当初查柳昂的案件时他就怀疑过,柳昂那样警惕小心的人怎么会轻而易举地被邱纷骗了这么多年。
他顿了顿,挪到床边,从被子里探出手,在渠影的注视下轻轻触了触对方的手背。
一片冰凉。
渠影还是这个死人般的体温。
向乌缩回来,钝钝地想,他就说渠影怎么会莫名其妙亲他额头一下。
原来不是渠影。
搂着他走路的不是渠影,亲吻他的不是渠影,所以偷他手机、绑他喂蛇的也不是渠影。
“我知道了。”向乌轻声说。
他拿起床上渠影的手机,没有惊讶对方为什么不设密码,直接在拨号键盘输入一串倒背如流的号码。
房间里没人说话,所有人都小心翼翼地听着铃声。
大概十几秒后,电话接起。
“哪位?”对面是毫不客气的烦躁声音。
“哥,”向乌声音低低的,“来工作室接我一下,我不干了。”
电话那边没有一丝一毫停顿,“十五分钟,等我。”
通话挂断。
所有人表情愕然。
李成双呆呆问:“你不干了?”
“嗯,”向乌垂首系好衣扣,撑着仍旧虚弱的躯体试图下床,“我要辞职。”
“可——”李成双语塞。
“250号里的东西我不要了,劳烦你们扔一下。”
亲近他的不是渠影,陷害他的也不是渠影。
他明明知道。
可是他也知道,喂他不知名药物的是这帮人,在他身上留下针孔的同样是他们。
向乌相信邱纷说的那句话。
事情发展到今天这个地步,是因为他长得像某个人。
某个对渠影来说非常重要的人。重要到渠影时时刻刻戴着那个遗物耳饰,发簪衣物房间陈设处处都是那人留下来的印记。
他连碰一下那个耳坠都不行,更何况是顶着一张极其相似的脸晃来晃去。
他早晚会死,像陈辰一样,莫名其妙失踪,真相留给下一个倒霉侦探追查。
他不能死,哪怕完成不了组织的任务,哪怕继续当个最末流的侦探,他也不能在查清青瓦街连环杀人案之前用性命做赌注。
没有人值得他这么赌。
向乌穿好衣服,忽然想起什么,转头问李成双:“工资?”
所有人都很着急似的,纷纷看向李成双。
李成双手足无措,偏头看渠影,却见渠影面色苍白,撑扶在窗边,神色不明。
他只好咬咬牙,回道:“我们这个工资是按月结的,你刚上班没几天,要不再多待两天,等这个月……”
“那我不要了。”向乌打断他。
李成双愣愣看着他。
平时总是笑脸相迎的侦探头一次用这么冰冷的口气说话,仿佛不屑于继续伪装下去,要和他们彻底一刀两断。
“工伤也不用你赔,就当我没来过。”
语罢,向乌头也不回地扶着墙踉跄离开。
下楼时他嗅到熬煮中药的气味,大约是李成双之前说的药。楼上一阵惊叫骚动,有人惊慌叫着渠影的名字。
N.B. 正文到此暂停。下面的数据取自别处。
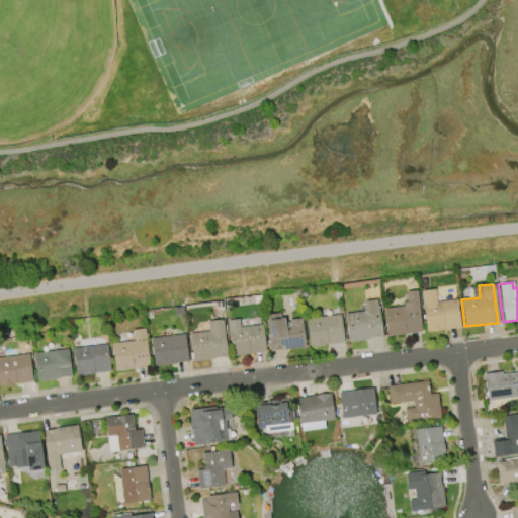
[(382,309),(403,306),(402,301),(406,301),(405,291),(416,289),(421,331),(385,335),(382,309)]
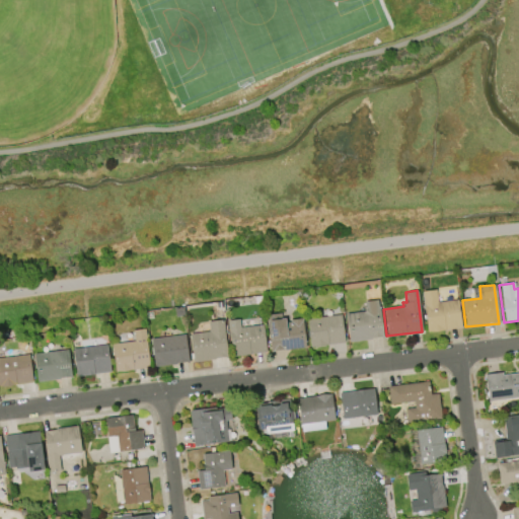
[(437,302),(457,300),(461,328),(426,332),(422,291),(435,290),(437,302)]
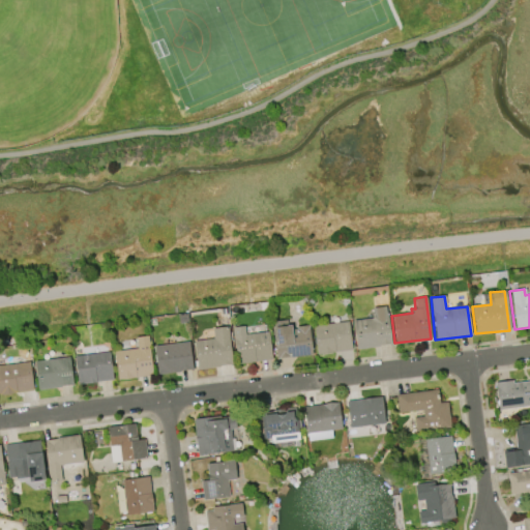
[(355,350),(352,321),(373,318),(371,307),(385,305),(386,316),(387,316),(391,345),(355,350)]
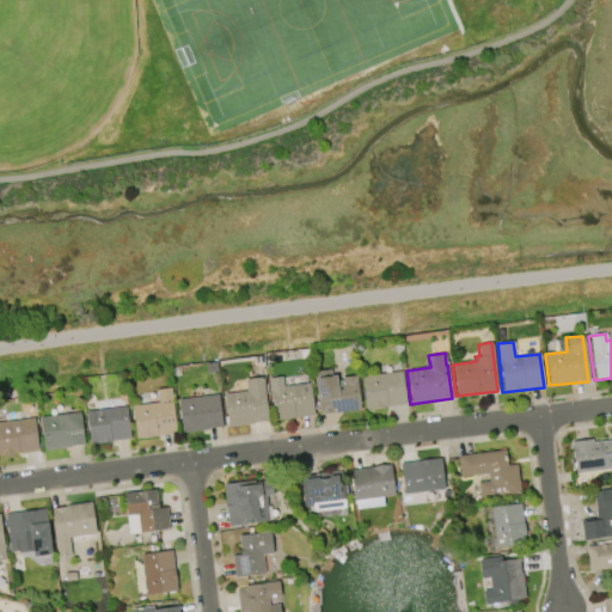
[(312,372),(330,369),(331,375),(332,375),(334,381),(342,380),(341,377),(356,374),(361,410),(318,416),(312,372)]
向乌停住脚步,听见什么“晕倒”“血”之类的字样,在反应过来之前,身体已经转回去一半。
或许是他们的另一个把戏吧。
向乌强迫自己不去听,疲惫推开大门。
他说不上来是什么感受,身后传来急促下楼声,是有人来追他。
然而又有人喊住,“让他走吧。”
于是他真的走了。
第38章 走失的小狗
出门还没等几分钟,向乌就看到土路尽头飙来一辆越野车。
尘土飞扬飘舞,车子稳稳停在向乌身前。
他拉开门熟练坐进副驾,闷头系安全带,不去看叼着烟来回打量他的男人。
“吃苦头了?”段福涛收回视线,打着方向盘掉头,“早和你说回去上学,非要工作,这年头哪有工作是好做的?”
向乌“哦”了一声,低着头不说话。
“行了,能有什么大不了的?我给你把任务退了,你先回家休息几天。不想上学上班就不去,又不差你挣这点钱。”
向乌蔫蔫盯着掌心,仿佛没听见段福涛在说什么。
段福涛斜觑他一眼,将烟头扔出窗外,单手从兜里摸了什么东西出来。
“喏。玩会儿。”
被金属触碰的感觉唤回向乌的意识,他下意识看过去,眼瞳睁大。
这是他的手机。
向乌接过来,点亮屏幕,翻来覆去地看,“你从哪找到的?”
“挺远,在市郊。有个年轻女孩拿着你的手机,我找过去的时候她说是她捡的。”段福涛回答。
他本以为向乌会感到惊奇,之后发现自己手机被安了跟踪装置,像从前那样再和他大喊大叫地闹一会儿。